Een eerlijke en nuchtere deskundige, die de gestrengheid van wetenschappelijk onderzoek eert, zal zich tot de volgende raad beperken: eet gevarieerd en met mate, mijd voedselgoeroes. En die variatie hoeft u niet in microgrammen af te wegen. Evolutie heeft ons metabolisme weerbaar en flexibel gemaakt, bestand tegen schaarste en schommelingen. Een omnivoor als Homo sapiens is niet zoals de tere prinses Goudlokje, voor wie de rijstpap altijd iets te warm of iets te koud is, maar nooit preciés goed.

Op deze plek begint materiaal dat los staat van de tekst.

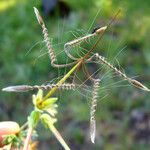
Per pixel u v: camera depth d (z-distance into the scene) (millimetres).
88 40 177
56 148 564
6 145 208
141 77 680
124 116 622
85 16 755
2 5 802
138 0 806
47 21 755
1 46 724
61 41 223
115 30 715
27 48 704
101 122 613
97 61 182
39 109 193
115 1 697
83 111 610
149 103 638
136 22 761
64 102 614
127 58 706
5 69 678
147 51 719
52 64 183
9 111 626
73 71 186
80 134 592
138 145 583
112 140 591
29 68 663
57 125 599
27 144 192
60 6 777
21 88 178
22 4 781
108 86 215
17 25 759
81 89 203
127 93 646
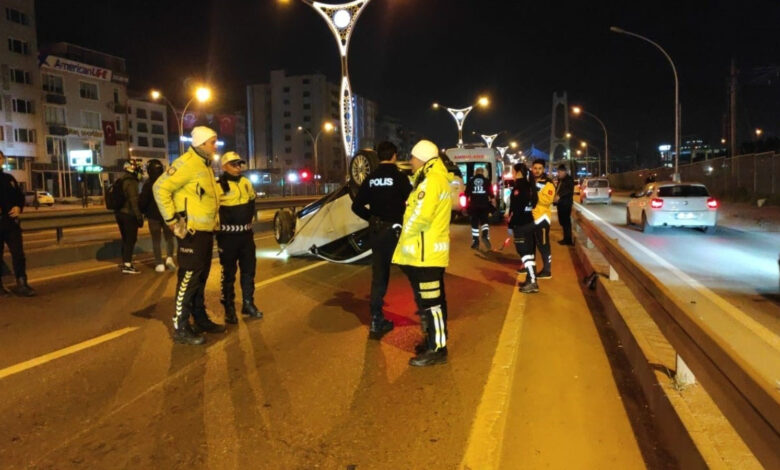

Tot u spreekt een eenvoudige wetenschapsfilosoof. Van voedingskunde heb ik niet zoveel kaas gegeten. Maar toch genoeg, zo meen ik, om te weten dat ik er, ter wille van mijn gezondheid, niet veel meer over hoef te weten. Laat de eetprofeten prediken in de woestijn: hun tegenstrijdige evangelies heffen elkaar op. Een internetmeme, die ik een vruchtbare verspreiding toewens, stelt onomwonden: “Eat whatever you want, and if someone tries to lecture you, eat them too”.

Onze westerse eetcultuur, zo las ik een onversneden staaltje van voedselhysterie bij De Correspondent, is een “massale zelfmoord in slow motion”. Dat klopt. Leven is een ongeneeslijke aandoening, met 100% mortaliteit. Als je maar lang genoeg voedsel door je slokdarm jaagt, dan schiet je er op den duur je hachje bij in. Laat het u smaken!